Joseph Keller, as a third-party defendant, also moves to sever the actions of plaintiffs Joseph Tiesler and H. Elizabeth Tiesler, parents of the injured minor plaintiff, and to join them as fourth-party defendants. The complaint alleges that the parent’s negligence in watching over the children was the proximate cause of the injury so if Keller is liable to the minor plaintiff, the parents are or may be liable to him. Rule 14(a) provides that a third-party defendant may assert any claim against the plaintiff arising out of the transaction or occurrence that is the subject matter of the plaintiff’s claim against the third-party plaintiff. However, the Third Circuit has held that the Rule does not sanction pleading as a counterclaim any claim which has not yet matured. Stahl v. Ohio River Co., 424 F.2d 52, 55-56 (3rd Cir. 1970).
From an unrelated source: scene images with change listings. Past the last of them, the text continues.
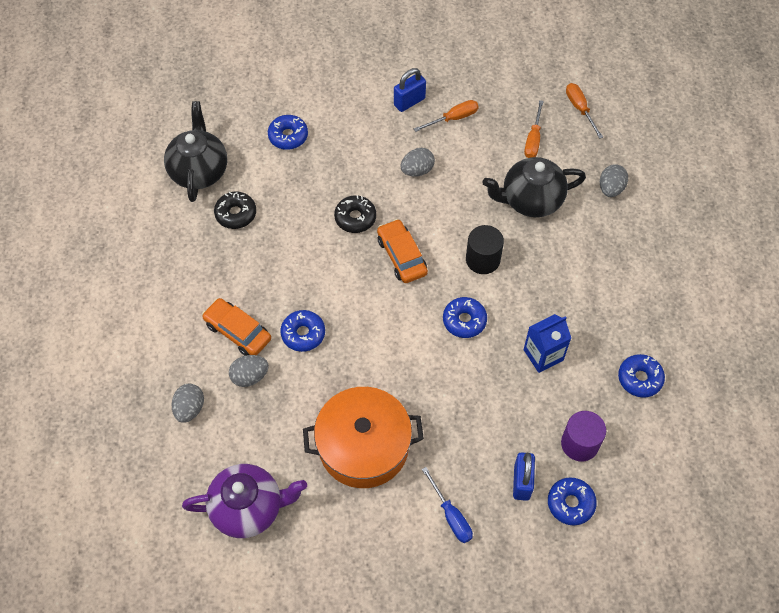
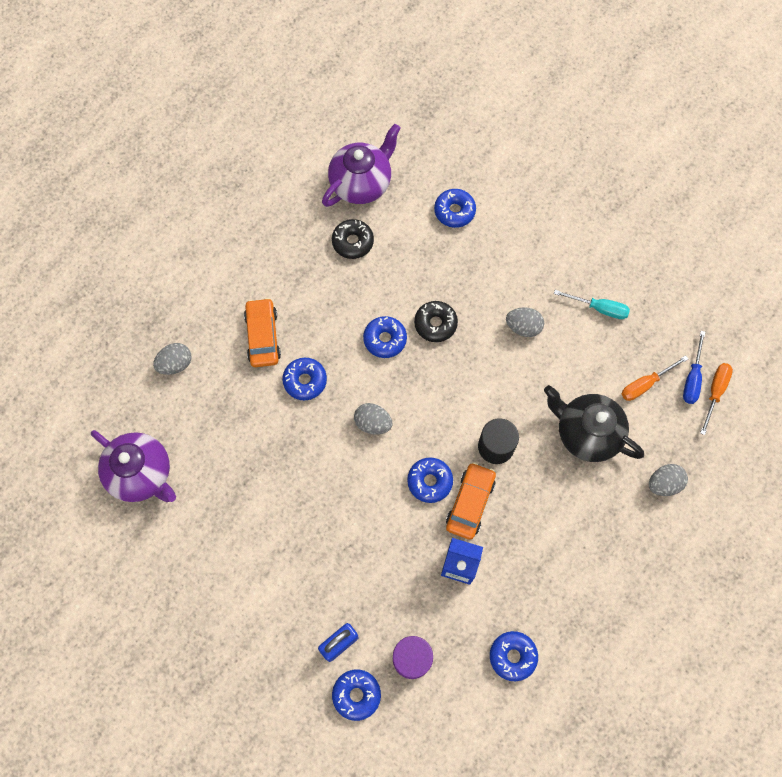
camera: 45 degrees right, 10 degrees up
(199, 171) = (361, 183): black teapot -> purple teapot
(250, 376) = (237, 378): grey egg -> grey egg (373, 423)
(331, 257) = (385, 339): none -> blue donut
(363, 446) = (260, 506): orange pot -> none
(401, 256) = (437, 386): orange car -> orange car (470, 503)
(409, 102) = (578, 263): blue padlock -> none
(451, 515) = (265, 616): blue screwdriver -> blue screwdriver (692, 378)
(453, 118) = (599, 308): orange screwdriver -> turquoise screwdriver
In the Stahl case, a husband, wife and minor child sued a barge owner to recover damages for personal injuries sustained in a collision between the barge and a motorboat owned and driven by the plaintiffs. The barge owner had impleaded the barge operator who sought contribution from the husband. The court found that a claim for contribution is not a matured claim because such claim is contingent upon a verdict and judgment establishing liability of the party as a joint tortfeasor. Id. at 55. The proper procedure to assert a claim for contribution is to sever the plaintiff’s actions as permitted by Rule 21 and to join the plaintiff as a third-party defendant (in this case fourth-party defendant) under Rule 14. Id. at 55, 56.

The Stahl case appears to govern in this situation; therefore, the motion to sever the Tiesler parents as plaintiffs and join them as fourth-party defendants is granted.